21
votes

In the help for detectCores() it says:

This is not suitable for use directly for the mc.cores argument of mclapply nor specifying the number of cores in makeCluster. First because it may return NA, and second because it does not give the number of allowed cores.

However, I've seen quite a bit of sample code like the following:

library(parallel)
k <- 1000
m <- lapply(1:7, function(X) matrix(rnorm(k^2), nrow=k))

cl <- makeCluster(detectCores() - 1, type = "FORK")
test <- parLapply(cl, m, solve)
stopCluster(cl)

where detectCores() is used to specify the number of cores in makeCluster.

My use cases involve running parallel processing both on my own multicore laptop (OSX) and running it on various multicore servers (Linux). So, I wasn't sure whether there is a better way to specify the number of cores or whether perhaps that advice about not using detectCores was more for package developers where code is meant to run over a wide range of hardware and OS environments.

So in summary:

  • Should you use the detectCores function in R to specify the number of cores for parallel processing?
  • What is the distinction mean between detected and allowed cores and when is it relevant?
3
what platform are you on? system('getconf _NPROCESSORS_ONLN')rawr
Both OSX and Linux; I've updated my question to state this; although I guess I'm interested in the general answer to make this useful for others.Jeromy Anglim

3 Answers

18
votes

I think it's perfectly reasonable to use detectCores as a starting point for the number of workers/processes when calling mclapply or makeCluster. However, there are many reasons that you may want or need to start fewer workers, and even some cases where you can reasonably start more.

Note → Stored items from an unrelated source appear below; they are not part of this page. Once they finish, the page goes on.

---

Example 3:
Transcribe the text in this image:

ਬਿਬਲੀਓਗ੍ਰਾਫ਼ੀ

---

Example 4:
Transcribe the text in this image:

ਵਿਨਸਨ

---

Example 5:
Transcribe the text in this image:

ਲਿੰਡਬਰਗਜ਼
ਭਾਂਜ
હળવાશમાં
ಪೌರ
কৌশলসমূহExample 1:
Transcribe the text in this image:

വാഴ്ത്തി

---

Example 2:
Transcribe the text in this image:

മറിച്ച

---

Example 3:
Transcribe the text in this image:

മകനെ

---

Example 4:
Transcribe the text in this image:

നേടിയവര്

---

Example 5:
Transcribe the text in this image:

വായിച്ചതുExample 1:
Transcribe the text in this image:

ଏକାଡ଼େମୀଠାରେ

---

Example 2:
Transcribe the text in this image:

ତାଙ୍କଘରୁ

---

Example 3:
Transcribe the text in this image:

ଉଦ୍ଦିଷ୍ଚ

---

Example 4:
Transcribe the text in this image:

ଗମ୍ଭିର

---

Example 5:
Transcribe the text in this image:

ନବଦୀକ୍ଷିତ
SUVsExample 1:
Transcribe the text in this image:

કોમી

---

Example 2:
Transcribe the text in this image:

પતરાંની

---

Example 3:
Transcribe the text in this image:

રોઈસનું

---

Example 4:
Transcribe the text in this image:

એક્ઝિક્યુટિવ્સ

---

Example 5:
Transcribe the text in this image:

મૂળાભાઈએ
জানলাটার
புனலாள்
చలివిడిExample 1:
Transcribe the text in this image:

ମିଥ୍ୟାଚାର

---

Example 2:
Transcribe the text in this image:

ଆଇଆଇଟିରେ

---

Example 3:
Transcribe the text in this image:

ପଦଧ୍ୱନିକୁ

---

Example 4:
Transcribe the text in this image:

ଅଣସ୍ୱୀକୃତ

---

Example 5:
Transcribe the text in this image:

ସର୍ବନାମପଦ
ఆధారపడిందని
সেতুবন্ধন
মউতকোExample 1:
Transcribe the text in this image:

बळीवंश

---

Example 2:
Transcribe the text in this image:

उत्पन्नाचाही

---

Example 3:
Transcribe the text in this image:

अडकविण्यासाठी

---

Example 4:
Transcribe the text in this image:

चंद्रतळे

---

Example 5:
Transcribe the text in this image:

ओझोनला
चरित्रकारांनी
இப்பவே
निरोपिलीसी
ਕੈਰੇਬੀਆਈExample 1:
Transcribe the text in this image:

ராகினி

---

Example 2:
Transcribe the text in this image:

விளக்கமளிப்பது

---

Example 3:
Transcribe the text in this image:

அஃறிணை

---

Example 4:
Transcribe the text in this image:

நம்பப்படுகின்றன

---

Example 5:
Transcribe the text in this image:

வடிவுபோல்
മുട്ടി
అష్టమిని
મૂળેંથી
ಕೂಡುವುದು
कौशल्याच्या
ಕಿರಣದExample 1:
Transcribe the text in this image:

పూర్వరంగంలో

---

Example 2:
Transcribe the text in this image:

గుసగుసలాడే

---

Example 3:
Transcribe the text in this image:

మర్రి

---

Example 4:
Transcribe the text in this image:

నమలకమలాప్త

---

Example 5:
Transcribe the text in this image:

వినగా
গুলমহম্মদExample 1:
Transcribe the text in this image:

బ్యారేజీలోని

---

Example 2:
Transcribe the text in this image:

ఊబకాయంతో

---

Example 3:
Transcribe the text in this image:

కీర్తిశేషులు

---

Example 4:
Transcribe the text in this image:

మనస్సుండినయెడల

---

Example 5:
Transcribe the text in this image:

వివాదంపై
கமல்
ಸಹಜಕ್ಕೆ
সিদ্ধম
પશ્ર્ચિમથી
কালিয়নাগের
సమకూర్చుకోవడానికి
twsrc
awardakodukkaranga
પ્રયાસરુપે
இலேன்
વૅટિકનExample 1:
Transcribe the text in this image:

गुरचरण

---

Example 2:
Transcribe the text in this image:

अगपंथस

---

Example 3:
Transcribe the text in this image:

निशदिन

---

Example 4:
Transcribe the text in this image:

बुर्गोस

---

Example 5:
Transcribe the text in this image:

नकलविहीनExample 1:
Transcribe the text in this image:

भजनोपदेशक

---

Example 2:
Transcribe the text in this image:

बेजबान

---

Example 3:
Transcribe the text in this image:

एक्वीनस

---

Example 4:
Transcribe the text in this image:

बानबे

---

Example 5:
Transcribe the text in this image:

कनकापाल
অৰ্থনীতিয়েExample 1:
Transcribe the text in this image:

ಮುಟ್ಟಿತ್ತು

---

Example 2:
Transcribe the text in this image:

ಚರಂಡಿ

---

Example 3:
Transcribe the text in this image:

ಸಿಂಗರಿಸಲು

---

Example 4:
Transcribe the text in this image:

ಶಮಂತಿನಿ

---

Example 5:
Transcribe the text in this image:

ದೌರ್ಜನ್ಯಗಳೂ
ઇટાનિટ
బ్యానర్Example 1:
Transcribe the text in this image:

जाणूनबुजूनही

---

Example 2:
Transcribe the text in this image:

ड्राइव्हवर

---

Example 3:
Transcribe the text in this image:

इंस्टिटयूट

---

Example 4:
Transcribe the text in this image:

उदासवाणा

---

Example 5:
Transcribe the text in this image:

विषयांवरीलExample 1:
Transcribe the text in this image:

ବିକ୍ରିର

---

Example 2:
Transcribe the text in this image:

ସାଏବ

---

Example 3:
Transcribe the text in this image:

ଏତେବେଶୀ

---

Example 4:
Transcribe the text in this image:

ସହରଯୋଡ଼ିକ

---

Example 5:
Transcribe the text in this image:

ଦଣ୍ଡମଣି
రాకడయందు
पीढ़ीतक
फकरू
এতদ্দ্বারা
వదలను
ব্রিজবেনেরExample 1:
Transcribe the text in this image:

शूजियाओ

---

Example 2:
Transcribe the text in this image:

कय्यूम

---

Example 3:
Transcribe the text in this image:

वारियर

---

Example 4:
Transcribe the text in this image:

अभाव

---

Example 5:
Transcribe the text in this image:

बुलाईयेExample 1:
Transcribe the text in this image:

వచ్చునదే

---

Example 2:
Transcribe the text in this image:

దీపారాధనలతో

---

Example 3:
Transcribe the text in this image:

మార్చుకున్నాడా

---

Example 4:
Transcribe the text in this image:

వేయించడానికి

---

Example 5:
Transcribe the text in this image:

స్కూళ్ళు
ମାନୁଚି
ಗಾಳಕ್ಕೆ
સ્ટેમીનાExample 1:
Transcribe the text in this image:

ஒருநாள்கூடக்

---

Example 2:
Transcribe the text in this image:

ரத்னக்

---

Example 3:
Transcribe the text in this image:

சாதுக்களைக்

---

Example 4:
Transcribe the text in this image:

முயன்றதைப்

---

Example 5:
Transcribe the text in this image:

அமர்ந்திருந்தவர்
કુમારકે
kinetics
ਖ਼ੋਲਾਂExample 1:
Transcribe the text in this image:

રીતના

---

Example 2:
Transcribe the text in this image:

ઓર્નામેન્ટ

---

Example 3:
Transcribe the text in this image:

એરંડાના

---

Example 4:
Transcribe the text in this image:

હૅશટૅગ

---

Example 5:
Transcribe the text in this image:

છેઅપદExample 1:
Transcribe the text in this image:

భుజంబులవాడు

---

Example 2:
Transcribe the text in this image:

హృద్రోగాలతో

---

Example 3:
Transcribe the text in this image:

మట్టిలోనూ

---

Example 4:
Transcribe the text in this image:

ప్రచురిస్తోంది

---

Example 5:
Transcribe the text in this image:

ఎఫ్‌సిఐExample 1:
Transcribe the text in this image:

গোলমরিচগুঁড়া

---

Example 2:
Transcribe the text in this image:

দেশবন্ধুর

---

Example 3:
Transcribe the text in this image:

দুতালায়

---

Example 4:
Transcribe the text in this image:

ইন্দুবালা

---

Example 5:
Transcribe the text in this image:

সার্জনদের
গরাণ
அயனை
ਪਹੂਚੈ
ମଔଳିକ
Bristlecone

On some hyperthreaded machines it may not be a good idea to set mc.cores=detectCores(), for example. Or if your script is running on an HPC cluster, you shouldn't use any more resources than the job scheduler has allocated to your job. You also have to be careful in nested parallel situations, as when your code may be executed in parallel by a calling function, or you're executing a multithreaded function in parallel. In general, it's a good idea to run some preliminary benchmarks before starting a long job to determine the best number of workers. I usually monitor the benchmark with top to see if the number of processes and threads makes sense, and to verify that the memory usage is reasonable.

The advice that you quoted is particularly appropriate for package developers. It's certainly a bad idea for a package developer to always start detectCores() workers when calling mclapply or makeCluster, so it's best to leave the decision up to the end user. At least the package should allow the user to specify the number of workers to start, but arguably detectCores() isn't even a good default value. That's why the default value for mc.cores changed from detectCores() to getOptions("mc.cores", 2L) when mclapply was included in the parallel package.

I think the real point of the warning that you quoted is that R functions should not assume that they own the whole machine, or that they are the only function in your script that is using multiple cores. If you call mclapply with mc.cores=detectCores() in a package that you submit to CRAN, I expect your package will be rejected until you change it. But if you're the end user, running a parallel script on your own machine, then it's up to you to decide how many cores the script is allowed to use.

11
votes

Author of the parallelly package here: The parallelly::availableCores() function acknowledges various HPC environment variables (e.g. NSLOTS, PBS_NUM_PPN, and SLURM_CPUS_PER_TASK) and system and R settings that are used to specify the number of cores available to the process, and if not specified, it'll fall back to parallel::detectCores(). As I, or others, become aware of more settings, I'll be happy to add automatic support also for those; there is an always open GitHub issue for this over at https://github.com/HenrikBengtsson/parallelly/issues/17 (there are some open requests for help).

Also, if the sysadm sets environment variable R_PARALLELLY_AVAILABLECORES_FALLBACK=1 sitewide, then parallelly::availableCores() will return 1, unless explicitly overridden by other means (by the job scheduler, by the user settings, ...). This further protects against software tools taking over all cores by default.

In other words, if you use parallelly::availableCores() rather than parallel::detectCores() you can be fairly sure that your code plays nice in multi-tenant environments (if it turns out it's not enough, please let us know in the above GitHub issue) and that any end user can still control the number of cores without you having to change your code.

EDIT 2021-07-26: availableCores() was moved from future to parallelly in October 2020. For now and for backward compatible reasons, availableCores() function is re-exported by the 'future' package.

1
votes

Better in my case (I use mac) is future::availableCores() because detectCores() shows 160 which is obviously wrong.